DIRECTIONS FOR THIS TASK:
Transcribe the records that follow exactly. Skip the pictures.

PROVIDED MATERIAL:
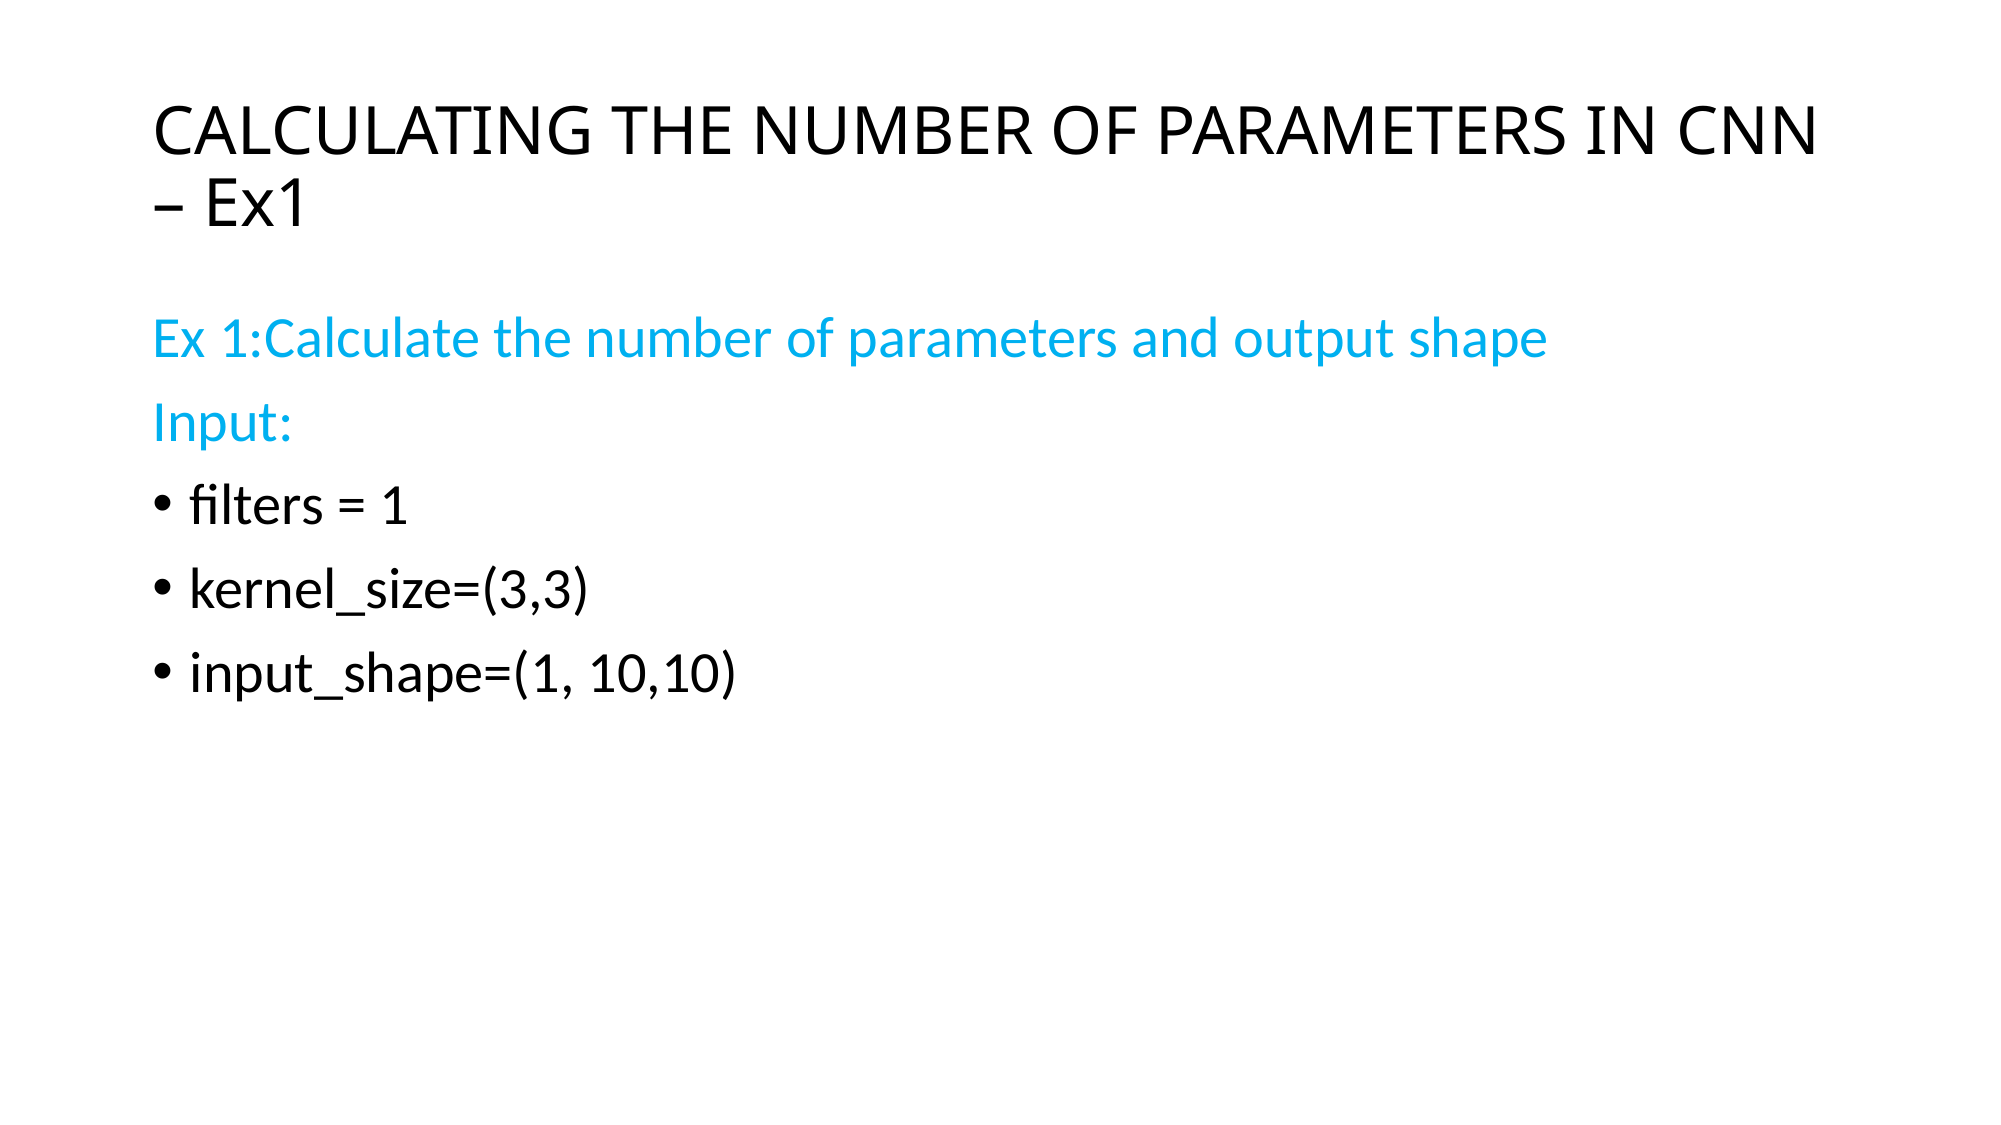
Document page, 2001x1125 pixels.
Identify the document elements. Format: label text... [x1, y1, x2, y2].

list Ex 1:Calculate the number of parameters and output shape Input: filters = 1 kernel_size=(3,3) input_shape=(1, 10,10) [137, 299, 1863, 1014]
title CALCULATING THE NUMBER OF PARAMETERS IN CNN – Ex1 [137, 59, 1863, 278]
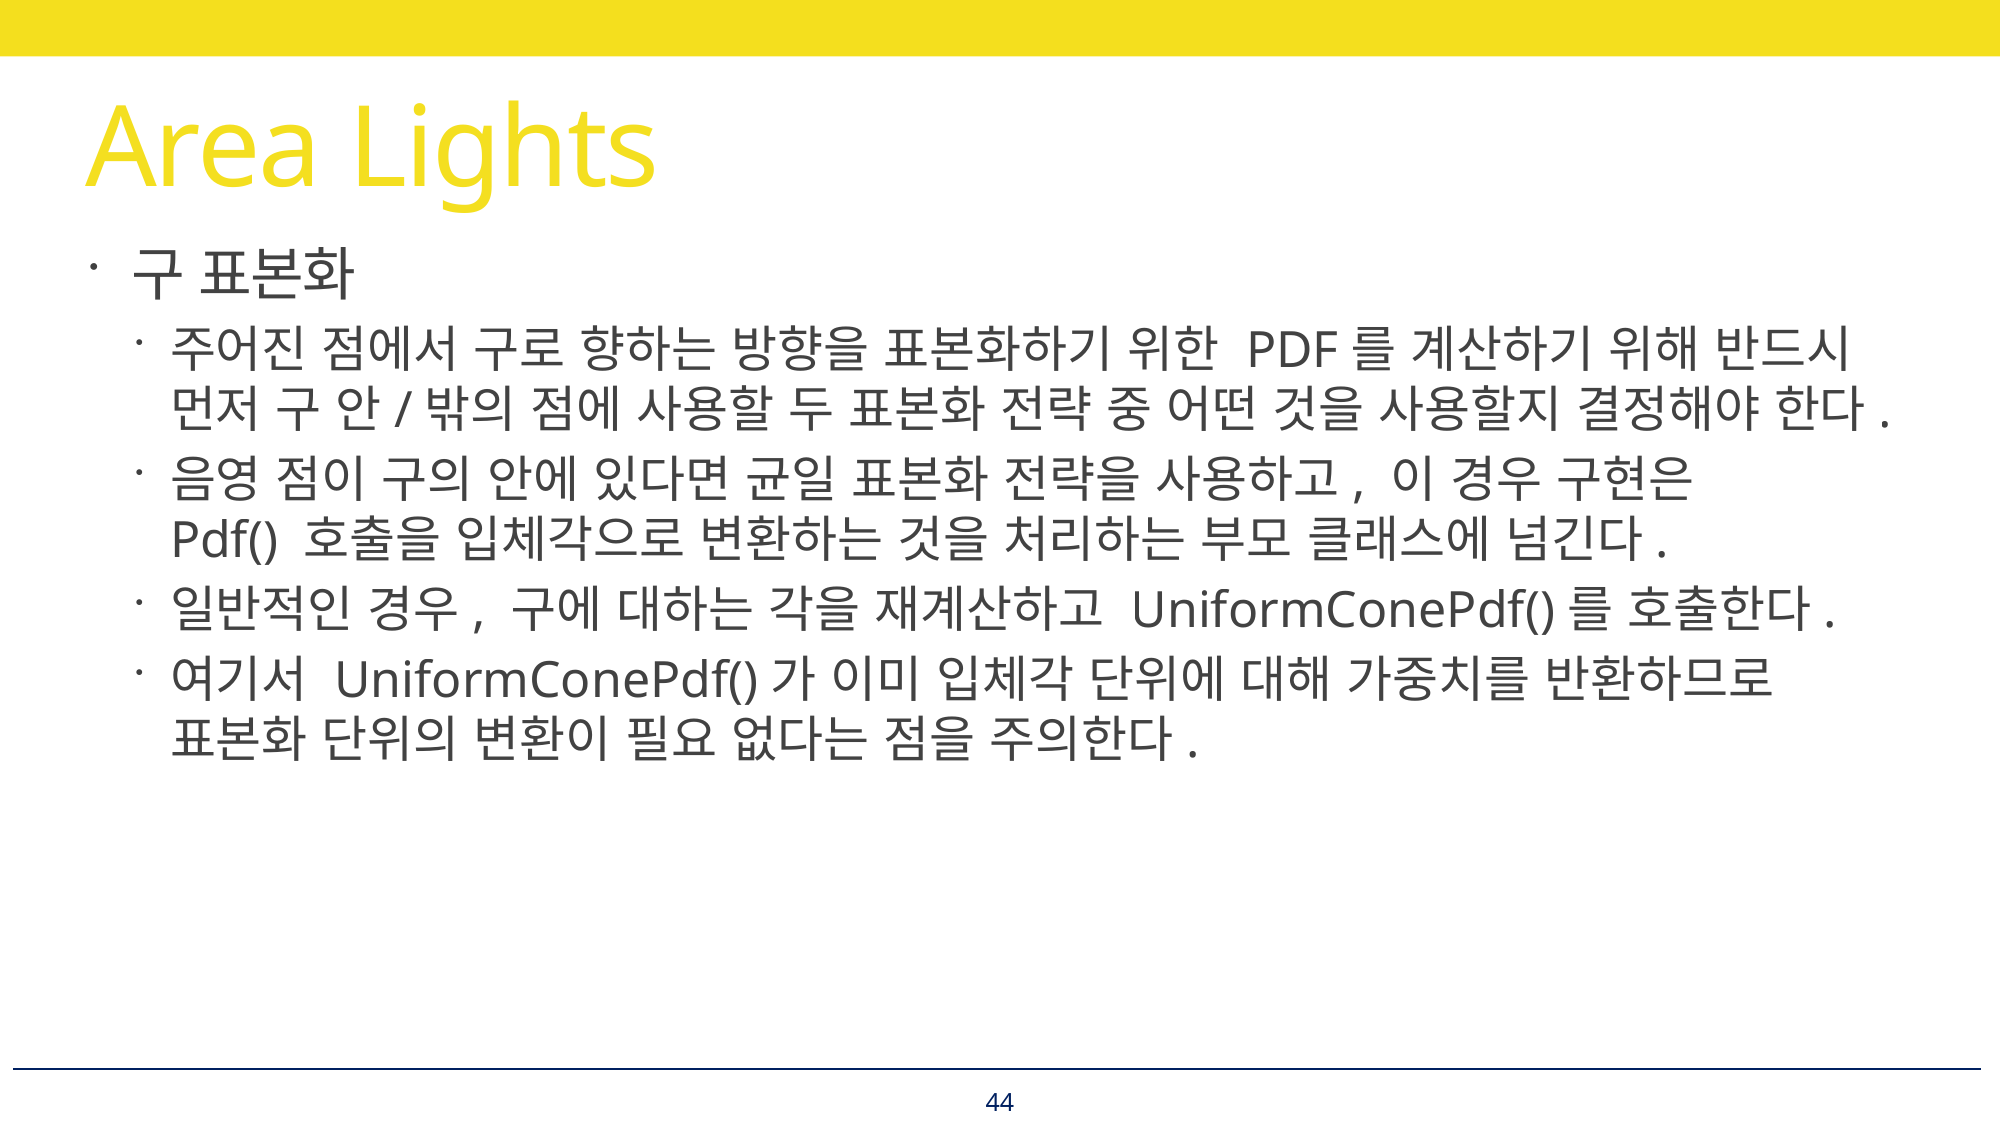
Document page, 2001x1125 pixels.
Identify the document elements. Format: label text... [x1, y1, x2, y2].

title Area Lights [85, 89, 1915, 212]
slide_number 44 [916, 1078, 1084, 1125]
list 구 표본화 주어진 점에서 구로 향하는 방향을 표본화하기 위한 PDF를 계산하기 위해 반드시 먼저 구 안/밖의 점에 사용할 두 표본화 전략 중 어떤 것을 사용할지 결정해야 한다. 음영 점이 구의 안에 있다면 균일 표본화 전략을 사용하고, 이 경우 구현은 Pdf() 호출을 입체각으로 변환하는 것을 처리하는 부모 클래스에 넘긴다. 일반적인 경우, 구에 대하는 각을 재계산하고 UniformConePdf()를 호출한다. 여기서 UniformConePdf()가 이미 입체각 단위에 대해 가중치를 반환하므로 표본화 단위의 변환이 필요 없다는 점을 주의한다. [85, 237, 1915, 1049]
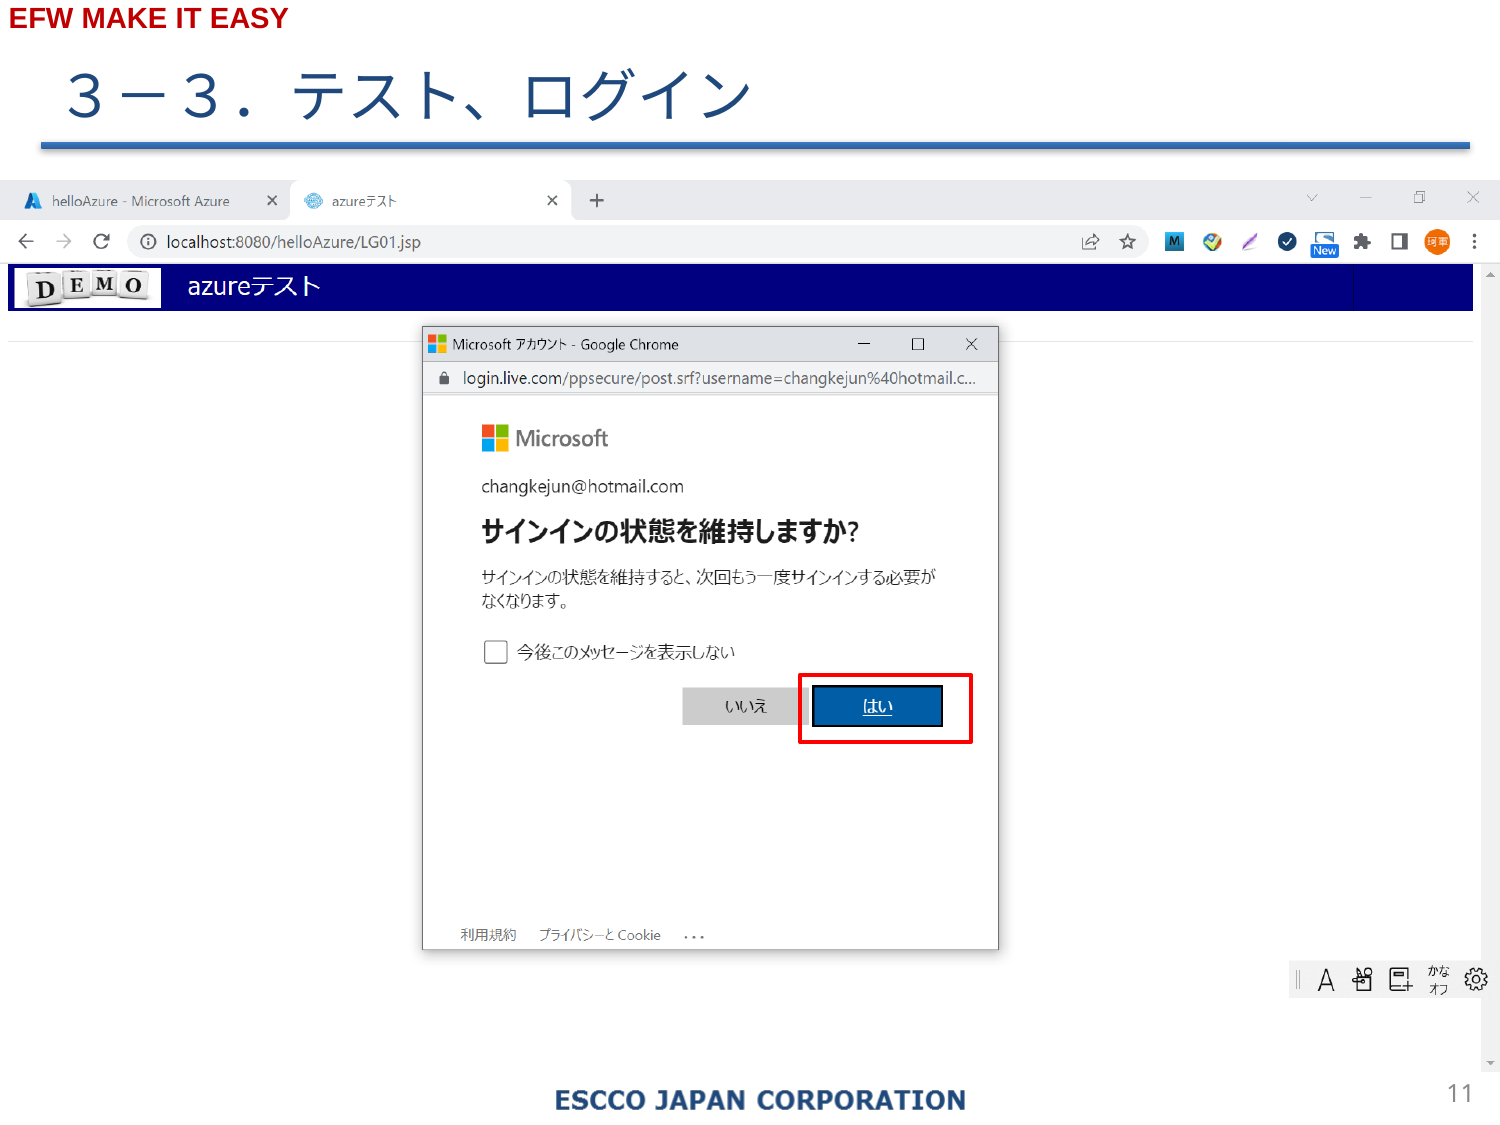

EXERCISE OUTPUT:
Document page, 2001x1125 pixels.
Identify the document elements. Format: label text... [x1, y1, x2, y2].

list Ex 1:Calculate the number of parameters and output shape Input: filters = 1 kernel_size=(3,3) input_shape=(1, 10,10) [137, 299, 1863, 1014]
title CALCULATING THE NUMBER OF PARAMETERS IN CNN – Ex1 [137, 59, 1863, 278]
Document page, 2001x1125 pixels.
Identify the document elements. Format: label text... [x1, y1, x2, y2].

title Area Lights [85, 89, 1915, 212]
slide_number 44 [916, 1078, 1084, 1125]
list 구 표본화 주어진 점에서 구로 향하는 방향을 표본화하기 위한 PDF를 계산하기 위해 반드시 먼저 구 안/밖의 점에 사용할 두 표본화 전략 중 어떤 것을 사용할지 결정해야 한다. 음영 점이 구의 안에 있다면 균일 표본화 전략을 사용하고, 이 경우 구현은 Pdf() 호출을 입체각으로 변환하는 것을 처리하는 부모 클래스에 넘긴다. 일반적인 경우, 구에 대하는 각을 재계산하고 UniformConePdf()를 호출한다. 여기서 UniformConePdf()가 이미 입체각 단위에 대해 가중치를 반환하므로 표본화 단위의 변환이 필요 없다는 점을 주의한다. [85, 237, 1915, 1049]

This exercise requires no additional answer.